Por atingirem seu público de forma certeira, eles podem ser grandes parceiros das marcas

Por Marina Galerani

 

Raion de Almeida Siqueira e Rodrigo Barros Lourenço

Raion de Almeida Siqueira e Rodrigo Barros Lourenço

Capazes de influenciar os pensamentos e escolhas das pessoas, formadores de opinião sempre tiveram grande relevância na sociedade. No entanto, foi-se o tempo em que apenas um seleto grupo de artistas e personalidades era considerado formador de opinião. Com os avanços e disseminação das mídias sociais, surgiram os digital influencers ou influenciadores digitais, em bom português.

Segundo Rafael Carlotti, gerente executivo da Davie Brown Entertainment, agência especializada em ativação de marcas junto a influenciadores, celebridades e artistas, essas pessoas possuem uma quantidade grande e crescente de seguidores nas mídias sociais. “Podem ser atores e atrizes, cantores, palestrantes, enfim, qualquer nome que mantenha seu público engajado com os temas publicados”, explica. Por meio dessa rede de seguidores, eles conseguem divulgar serviços, produtos e empresas de forma efetiva, pois estão em contato direto com o público e alimentam uma relação de confiança com ele. Mas não existe milagre: é necessário arquitetar uma boa estratégia para converter esse investimento em bons resultados.

Ao selecionar um influenciador digital para fechar parceria, a imagem que se deseja passar da marca deve estar bem definida. “É preciso levar em conta quanto o perfil da pessoa identifica-se com a persona da marca, além de se certificar de que o público que o influenciador atinge está de acordo com seus objetivos”, explica Carlotti. “Se possível, trabalhe com influenciadores que, de fato, gostem da marca e façam uso dela”, acrescenta. Esse detalhe pode fazer com que a divulgação seja muito mais natural e sincera, sempre considerando os vínculos que o influenciador construiu com seus seguidores.

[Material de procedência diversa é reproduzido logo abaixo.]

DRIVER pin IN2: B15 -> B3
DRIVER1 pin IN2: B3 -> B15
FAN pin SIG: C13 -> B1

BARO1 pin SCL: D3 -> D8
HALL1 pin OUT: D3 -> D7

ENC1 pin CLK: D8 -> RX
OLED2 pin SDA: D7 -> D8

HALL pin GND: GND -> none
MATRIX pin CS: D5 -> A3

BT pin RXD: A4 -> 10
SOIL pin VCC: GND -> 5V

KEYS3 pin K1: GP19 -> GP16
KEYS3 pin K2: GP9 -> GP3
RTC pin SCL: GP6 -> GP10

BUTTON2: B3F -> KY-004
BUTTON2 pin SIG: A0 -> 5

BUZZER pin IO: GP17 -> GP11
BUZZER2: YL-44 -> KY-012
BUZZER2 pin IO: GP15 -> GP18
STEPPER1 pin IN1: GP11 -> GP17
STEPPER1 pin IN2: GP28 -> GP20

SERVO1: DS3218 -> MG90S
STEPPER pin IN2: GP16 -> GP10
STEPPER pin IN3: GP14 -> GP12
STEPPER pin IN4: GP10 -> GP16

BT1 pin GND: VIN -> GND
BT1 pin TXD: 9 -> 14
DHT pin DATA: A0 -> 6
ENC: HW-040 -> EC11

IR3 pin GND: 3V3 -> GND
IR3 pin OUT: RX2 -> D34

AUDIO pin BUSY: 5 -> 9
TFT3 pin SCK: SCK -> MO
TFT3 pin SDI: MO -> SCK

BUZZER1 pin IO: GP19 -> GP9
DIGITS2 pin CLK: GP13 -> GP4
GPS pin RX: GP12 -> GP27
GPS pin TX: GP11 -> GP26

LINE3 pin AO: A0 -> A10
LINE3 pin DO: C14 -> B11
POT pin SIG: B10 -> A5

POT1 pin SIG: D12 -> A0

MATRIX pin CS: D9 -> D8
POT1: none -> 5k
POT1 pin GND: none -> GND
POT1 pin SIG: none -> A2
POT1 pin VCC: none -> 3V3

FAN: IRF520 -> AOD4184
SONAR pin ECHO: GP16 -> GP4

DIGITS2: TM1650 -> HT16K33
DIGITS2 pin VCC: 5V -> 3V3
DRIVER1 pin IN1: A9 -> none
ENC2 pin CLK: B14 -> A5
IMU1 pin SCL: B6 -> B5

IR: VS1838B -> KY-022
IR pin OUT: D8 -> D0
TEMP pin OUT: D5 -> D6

Dentro do mundo dos digital influencers, existe outra categoria, nada menos importante: os microinfluenciadores, indicados para atingir públicos mais nichados. De modo geral, são pessoas que possuem um trabalho regular e levam seus perfis nas redes sociais como um hobby. Embora não haja consenso quanto à quantidade de seguidores que classifica um influenciador como micro ou macro, pode-se incluir o primeiro grupo em um leque de três a cem mil seguidores, em média. Apesar de terem um alcance mais baixo, os microinfluenciadores ganham nos quesitos engajamento, segmentação e valor do investimento. Os grandes influenciadores abrangem públicos mais genéricos, trazendo maior cobertura e prestígio. Cabe avaliar o que é mais adequado para as demandas da marca em questão.